September 1, 2005 | 8:00 pm

Saturday, September 3

Levantine Cultural Center celebrates its new Culver City home with a series of events aimed, as always, at celebrating the many cultures of the Middle East, North Africa and Mediterranean countries. Clearly meant to push buttons, the series title "Camel Jockeys and Flying Carpets," may be aggressive, but it certainly got our attention. Tonight's inaugural event for the series and for the center's new permanent space features music by Hicham Chami's Mosaic Trio and Arab world-beat electronica by Naked Rhythm, comedy by Ahmed Ahmed and, of course, bellydancing.

7:30 p.m. (reception), 8 p.m. (concert). 5920 Blackwelder St., Culver City. (310) 402-6469.

 
Hicham Chami's
Mosaic Trio

Sunday, September 4

The History Channel re-airs the 1985 made-for-TV movie, "Hitler's SS: Portrait in Evil." Starring John Shea and Bill Nigh as German brothers who come of age during Hitler's reign, the film also features performances by Carroll Baker and David Warner, who reprises his "Holocaust" role as Reinhard Heydrich.
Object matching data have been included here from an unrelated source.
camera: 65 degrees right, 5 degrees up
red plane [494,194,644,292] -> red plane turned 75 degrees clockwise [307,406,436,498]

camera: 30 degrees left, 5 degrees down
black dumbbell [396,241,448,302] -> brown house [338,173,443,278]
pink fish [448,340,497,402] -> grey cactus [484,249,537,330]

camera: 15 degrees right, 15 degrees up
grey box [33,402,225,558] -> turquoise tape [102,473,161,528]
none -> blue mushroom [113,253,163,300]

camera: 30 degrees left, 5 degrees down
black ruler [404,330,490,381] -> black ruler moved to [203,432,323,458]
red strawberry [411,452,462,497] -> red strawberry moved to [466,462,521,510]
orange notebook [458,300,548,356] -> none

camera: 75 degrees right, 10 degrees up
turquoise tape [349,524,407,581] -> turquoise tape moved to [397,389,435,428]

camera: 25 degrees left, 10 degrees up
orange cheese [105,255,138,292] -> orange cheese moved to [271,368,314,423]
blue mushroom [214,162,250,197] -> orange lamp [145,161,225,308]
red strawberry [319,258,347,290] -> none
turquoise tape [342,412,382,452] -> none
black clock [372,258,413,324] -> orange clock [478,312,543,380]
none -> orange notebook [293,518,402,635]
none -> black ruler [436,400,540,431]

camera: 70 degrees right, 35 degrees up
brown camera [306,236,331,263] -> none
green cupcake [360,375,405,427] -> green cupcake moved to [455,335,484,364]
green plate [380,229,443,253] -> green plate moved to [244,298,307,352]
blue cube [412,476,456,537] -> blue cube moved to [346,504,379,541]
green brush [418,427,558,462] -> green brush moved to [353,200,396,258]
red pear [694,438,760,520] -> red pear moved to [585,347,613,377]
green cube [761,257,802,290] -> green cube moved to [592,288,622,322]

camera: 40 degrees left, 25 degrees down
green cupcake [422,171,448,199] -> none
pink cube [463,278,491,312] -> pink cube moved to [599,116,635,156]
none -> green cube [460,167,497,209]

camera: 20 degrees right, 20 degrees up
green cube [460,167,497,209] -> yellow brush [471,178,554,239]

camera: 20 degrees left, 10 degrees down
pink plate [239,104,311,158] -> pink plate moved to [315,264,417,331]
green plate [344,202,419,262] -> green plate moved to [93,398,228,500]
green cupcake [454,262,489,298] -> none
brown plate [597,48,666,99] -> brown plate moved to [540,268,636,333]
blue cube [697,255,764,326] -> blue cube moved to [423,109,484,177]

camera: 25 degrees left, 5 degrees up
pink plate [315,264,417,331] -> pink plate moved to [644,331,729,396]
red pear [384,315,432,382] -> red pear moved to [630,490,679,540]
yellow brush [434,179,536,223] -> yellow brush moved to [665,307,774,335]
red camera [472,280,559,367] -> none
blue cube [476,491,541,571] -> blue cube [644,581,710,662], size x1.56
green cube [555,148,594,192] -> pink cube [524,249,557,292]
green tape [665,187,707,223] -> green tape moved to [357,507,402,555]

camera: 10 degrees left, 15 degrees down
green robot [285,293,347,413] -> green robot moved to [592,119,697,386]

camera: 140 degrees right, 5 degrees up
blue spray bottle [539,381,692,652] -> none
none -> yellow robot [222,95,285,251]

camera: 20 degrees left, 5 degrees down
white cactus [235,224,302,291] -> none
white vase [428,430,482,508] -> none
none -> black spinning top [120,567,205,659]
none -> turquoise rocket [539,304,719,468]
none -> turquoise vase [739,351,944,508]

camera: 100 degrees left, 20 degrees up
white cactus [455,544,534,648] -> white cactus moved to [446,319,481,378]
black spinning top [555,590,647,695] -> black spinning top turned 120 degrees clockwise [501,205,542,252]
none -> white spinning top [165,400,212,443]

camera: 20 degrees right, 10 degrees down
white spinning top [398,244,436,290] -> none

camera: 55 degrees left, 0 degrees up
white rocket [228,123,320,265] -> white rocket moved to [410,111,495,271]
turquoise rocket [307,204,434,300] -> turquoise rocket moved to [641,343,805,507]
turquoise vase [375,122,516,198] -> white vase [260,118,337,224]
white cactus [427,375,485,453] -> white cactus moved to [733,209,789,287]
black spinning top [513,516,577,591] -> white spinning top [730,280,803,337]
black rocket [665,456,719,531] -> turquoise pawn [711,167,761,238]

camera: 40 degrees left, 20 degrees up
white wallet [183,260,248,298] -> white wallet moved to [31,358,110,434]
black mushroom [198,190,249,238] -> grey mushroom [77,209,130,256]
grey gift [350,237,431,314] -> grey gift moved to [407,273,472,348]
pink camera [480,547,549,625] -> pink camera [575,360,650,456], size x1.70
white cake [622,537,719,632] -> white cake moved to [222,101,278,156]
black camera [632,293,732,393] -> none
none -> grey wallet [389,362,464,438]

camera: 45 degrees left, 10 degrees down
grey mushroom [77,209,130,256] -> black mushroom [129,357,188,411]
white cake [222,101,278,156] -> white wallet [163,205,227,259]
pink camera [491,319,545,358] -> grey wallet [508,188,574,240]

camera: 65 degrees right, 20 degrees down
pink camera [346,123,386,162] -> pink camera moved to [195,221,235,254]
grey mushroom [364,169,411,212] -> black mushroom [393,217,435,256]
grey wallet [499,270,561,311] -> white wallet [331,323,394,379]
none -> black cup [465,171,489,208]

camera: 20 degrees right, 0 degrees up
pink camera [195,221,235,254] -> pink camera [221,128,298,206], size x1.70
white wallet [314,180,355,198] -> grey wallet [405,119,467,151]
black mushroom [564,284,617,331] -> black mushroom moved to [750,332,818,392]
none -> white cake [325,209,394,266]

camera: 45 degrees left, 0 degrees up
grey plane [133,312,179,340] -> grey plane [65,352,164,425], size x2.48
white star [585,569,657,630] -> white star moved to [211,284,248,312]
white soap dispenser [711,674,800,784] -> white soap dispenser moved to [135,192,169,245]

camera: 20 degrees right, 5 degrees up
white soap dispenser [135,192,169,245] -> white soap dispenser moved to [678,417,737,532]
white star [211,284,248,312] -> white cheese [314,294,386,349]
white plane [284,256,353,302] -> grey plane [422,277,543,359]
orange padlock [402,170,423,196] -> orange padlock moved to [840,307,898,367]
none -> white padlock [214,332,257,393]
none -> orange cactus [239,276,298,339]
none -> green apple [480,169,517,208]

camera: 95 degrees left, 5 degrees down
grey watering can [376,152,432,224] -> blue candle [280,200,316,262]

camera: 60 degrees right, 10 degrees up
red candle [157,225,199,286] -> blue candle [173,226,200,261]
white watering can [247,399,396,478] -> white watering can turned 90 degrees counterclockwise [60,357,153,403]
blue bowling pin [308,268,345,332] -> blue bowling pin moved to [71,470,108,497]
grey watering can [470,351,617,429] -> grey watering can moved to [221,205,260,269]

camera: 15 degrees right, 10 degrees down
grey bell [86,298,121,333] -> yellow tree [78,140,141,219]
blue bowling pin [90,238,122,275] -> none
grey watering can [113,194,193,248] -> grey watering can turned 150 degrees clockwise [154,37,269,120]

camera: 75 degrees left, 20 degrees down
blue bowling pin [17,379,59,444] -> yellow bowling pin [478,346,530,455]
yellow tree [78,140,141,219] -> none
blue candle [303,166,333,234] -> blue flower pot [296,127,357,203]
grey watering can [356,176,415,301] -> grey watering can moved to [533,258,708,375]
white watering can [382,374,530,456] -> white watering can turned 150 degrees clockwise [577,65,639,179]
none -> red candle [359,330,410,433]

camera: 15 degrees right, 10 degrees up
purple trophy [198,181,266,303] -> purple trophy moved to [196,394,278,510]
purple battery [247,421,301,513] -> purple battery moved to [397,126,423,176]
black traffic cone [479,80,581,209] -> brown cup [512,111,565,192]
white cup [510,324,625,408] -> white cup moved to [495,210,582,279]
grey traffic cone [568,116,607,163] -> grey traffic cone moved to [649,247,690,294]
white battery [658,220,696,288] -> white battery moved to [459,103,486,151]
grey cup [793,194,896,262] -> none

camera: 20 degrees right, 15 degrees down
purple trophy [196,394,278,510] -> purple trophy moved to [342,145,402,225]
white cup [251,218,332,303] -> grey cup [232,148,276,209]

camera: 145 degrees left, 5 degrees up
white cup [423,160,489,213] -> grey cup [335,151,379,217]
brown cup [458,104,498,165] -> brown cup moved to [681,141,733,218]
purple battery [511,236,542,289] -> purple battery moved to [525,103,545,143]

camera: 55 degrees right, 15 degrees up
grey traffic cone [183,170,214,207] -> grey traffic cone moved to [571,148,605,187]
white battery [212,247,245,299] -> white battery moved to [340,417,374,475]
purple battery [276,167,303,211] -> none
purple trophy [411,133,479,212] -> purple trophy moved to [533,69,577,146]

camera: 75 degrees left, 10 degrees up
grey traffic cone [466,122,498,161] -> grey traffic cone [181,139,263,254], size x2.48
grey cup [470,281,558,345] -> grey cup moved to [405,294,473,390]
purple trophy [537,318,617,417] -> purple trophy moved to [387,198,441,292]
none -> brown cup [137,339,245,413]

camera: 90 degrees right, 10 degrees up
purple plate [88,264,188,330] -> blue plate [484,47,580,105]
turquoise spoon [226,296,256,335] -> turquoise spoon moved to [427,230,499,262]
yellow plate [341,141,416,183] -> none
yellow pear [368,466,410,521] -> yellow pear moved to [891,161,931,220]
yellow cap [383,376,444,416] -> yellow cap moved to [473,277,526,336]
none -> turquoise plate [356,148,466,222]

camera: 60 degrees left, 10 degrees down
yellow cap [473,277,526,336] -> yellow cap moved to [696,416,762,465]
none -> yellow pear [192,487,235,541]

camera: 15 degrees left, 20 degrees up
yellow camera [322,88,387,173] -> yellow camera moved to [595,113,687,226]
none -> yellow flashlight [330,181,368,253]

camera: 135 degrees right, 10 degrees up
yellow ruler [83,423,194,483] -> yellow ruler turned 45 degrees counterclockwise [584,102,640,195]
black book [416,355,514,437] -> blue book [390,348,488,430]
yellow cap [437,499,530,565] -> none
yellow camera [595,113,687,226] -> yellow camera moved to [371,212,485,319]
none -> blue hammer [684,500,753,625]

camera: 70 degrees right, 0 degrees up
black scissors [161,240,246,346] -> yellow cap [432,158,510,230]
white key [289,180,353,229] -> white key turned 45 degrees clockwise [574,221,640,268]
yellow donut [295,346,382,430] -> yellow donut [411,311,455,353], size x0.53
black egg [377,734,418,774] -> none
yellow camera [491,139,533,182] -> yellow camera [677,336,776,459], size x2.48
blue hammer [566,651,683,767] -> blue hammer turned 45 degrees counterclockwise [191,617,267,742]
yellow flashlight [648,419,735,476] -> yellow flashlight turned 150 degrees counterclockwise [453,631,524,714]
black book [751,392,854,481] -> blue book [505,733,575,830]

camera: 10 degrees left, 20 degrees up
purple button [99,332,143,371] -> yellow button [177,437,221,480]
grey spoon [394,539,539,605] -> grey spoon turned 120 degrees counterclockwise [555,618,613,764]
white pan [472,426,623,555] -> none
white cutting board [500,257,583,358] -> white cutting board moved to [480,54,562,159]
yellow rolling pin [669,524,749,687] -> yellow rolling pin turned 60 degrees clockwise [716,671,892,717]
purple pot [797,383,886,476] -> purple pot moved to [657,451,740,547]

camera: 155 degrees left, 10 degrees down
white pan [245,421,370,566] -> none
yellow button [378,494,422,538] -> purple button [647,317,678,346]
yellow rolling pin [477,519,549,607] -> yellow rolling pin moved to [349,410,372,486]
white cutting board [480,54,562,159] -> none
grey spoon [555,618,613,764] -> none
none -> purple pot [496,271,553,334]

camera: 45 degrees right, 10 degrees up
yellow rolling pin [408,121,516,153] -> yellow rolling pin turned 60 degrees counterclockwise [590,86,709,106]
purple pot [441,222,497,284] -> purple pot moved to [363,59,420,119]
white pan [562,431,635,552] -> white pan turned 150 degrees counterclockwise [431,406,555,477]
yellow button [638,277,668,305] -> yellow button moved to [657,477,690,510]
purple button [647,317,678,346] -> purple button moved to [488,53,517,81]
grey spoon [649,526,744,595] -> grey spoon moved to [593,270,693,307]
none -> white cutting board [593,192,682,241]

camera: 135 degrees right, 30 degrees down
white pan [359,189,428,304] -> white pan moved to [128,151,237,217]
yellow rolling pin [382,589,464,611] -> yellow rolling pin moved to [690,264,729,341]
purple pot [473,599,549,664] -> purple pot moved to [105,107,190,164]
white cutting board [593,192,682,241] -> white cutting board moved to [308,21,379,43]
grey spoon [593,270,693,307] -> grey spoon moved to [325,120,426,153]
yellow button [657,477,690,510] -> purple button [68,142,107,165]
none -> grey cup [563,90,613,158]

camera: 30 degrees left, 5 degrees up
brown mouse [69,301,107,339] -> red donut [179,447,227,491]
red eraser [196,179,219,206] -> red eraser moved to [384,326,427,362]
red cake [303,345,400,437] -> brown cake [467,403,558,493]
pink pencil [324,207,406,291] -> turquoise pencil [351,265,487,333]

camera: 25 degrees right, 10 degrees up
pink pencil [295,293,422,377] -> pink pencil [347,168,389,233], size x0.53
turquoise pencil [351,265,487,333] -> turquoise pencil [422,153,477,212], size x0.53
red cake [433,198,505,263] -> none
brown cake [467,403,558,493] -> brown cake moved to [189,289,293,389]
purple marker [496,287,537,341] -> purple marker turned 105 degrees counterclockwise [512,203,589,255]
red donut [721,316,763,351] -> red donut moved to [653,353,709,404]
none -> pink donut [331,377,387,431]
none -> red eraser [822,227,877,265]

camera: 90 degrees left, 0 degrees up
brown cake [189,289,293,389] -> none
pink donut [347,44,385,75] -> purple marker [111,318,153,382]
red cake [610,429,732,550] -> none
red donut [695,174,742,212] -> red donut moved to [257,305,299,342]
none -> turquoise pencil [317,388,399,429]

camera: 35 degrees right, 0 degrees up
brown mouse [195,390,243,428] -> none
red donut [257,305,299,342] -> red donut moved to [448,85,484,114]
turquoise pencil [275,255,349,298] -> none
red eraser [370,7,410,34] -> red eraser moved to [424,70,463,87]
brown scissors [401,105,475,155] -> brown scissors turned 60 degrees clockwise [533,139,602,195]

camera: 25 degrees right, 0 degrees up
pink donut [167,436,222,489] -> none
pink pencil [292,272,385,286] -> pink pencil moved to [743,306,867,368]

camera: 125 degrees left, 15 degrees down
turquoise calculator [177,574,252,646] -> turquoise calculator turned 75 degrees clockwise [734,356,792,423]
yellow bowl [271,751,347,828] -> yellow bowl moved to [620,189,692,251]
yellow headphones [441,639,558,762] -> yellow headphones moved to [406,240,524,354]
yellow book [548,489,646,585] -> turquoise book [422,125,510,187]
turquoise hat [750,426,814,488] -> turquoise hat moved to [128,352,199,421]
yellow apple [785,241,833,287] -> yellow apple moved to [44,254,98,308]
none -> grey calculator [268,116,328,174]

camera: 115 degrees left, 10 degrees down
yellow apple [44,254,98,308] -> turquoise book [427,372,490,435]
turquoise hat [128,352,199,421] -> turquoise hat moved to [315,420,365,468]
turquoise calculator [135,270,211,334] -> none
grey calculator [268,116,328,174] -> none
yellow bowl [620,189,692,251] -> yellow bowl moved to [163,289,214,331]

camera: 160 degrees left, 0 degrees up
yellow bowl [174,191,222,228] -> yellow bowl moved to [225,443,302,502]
The movie also serves as a bizarre footnote on Tony Randall's career, with his performance as an androgynous cabaret entertainer that bears more than a little resemblance to Joel Grey's emcee in "Cabaret."

4 p.m. www.historychannel.com.

 

Monday, September 5

It's your last chance, at least for a while, to encounter more than 7,000 free-flying butterflies in The Natural History Museum of Los Angeles County's Robinsons-May Pavilion of Wings. The giant swallowtails, monarchs, American painted ladies and California dogfaces will soon flit into hibernation until next spring.

900 Exposition Blvd., Los Angeles. (213) 763-3466. www.nhm.org.


Heliconius Charitonius

Tuesday, September 6

Depression-era Manhattan provides the backdrop for the first production of the Ahmanson's 2005-2006 season. The play is "Dead End," which preceded the 1937 Humphrey Bogart film. Written by Sidney Kingsley, it tells the story of a gang of poor teenagers being displaced by the wealthy tenants that threaten to move into their neighborhood. Expect stunning visuals with a set that includes a 40-foot-high New York City skyline and a simulation of the East River, accomplished by filling the playhouse's orchestra pit with more than 10,000 gallons of water.

Runs through Oct. 16. 135 North Grand Ave., Los Angeles. (213) 628-2772.

(From left) Kathryn Hahn, Ricky Ullman and Tom Everett Scott star in "Dead End." Photo by Craig Schwartz

Wednesday, September 7

Just when you'd forgotten about Tara Lipinski, she turned up as the mystery guest at ACME Comedy Theatre's "What's My Line?" Journal singles columnist J. Keith Van Straaten moderates the weekly live act based on the television show of the same name. You'll recall that's the one where celebrity panelists try to guess the occupation of a guest by asking only yes or no questions. Other past mystery guests and panelists have included Camryn Manheim and Hector Elizondo.

8 p.m. $15. ACME Comedy Theatre, 135 N. La Brea Ave., Los Angeles. (323) 525-0202.

 

Thursday, September 8

Ditch the striptease aerobics and focus inward today. Get your soul in shape with Atid's Spiritual Bootcamp III: Jewish Meditation With the Zen Rabbi. Young professionals are invited to spend the evening with Rabbi Alan Lew, who discusses the upcoming high holidays utilizing the Jew-Bu (that's Jewish Buddhist, to you) philosophies of his latest book, "Be Still and Get Going: A Jewish Meditation Practice for Real Life."

7 p.m. Free (Sinai Temple members), $5 (nonmembers). R.S.V.P., (310) 481-3244.


Friday, September 9

We here at Seven Days can't resist good wordplay. And so we must devote today's space to Beth Shir Shalom's cleverly named open house, barbecue and Shabbos tish, which is called ... wait for it ... "Tish Kabob!"
It's too cute to resist, and so you shan't either. You shall go and eat and pray and enjoy music by the progressive Reform synagogue's all-member band, the Tish Tones.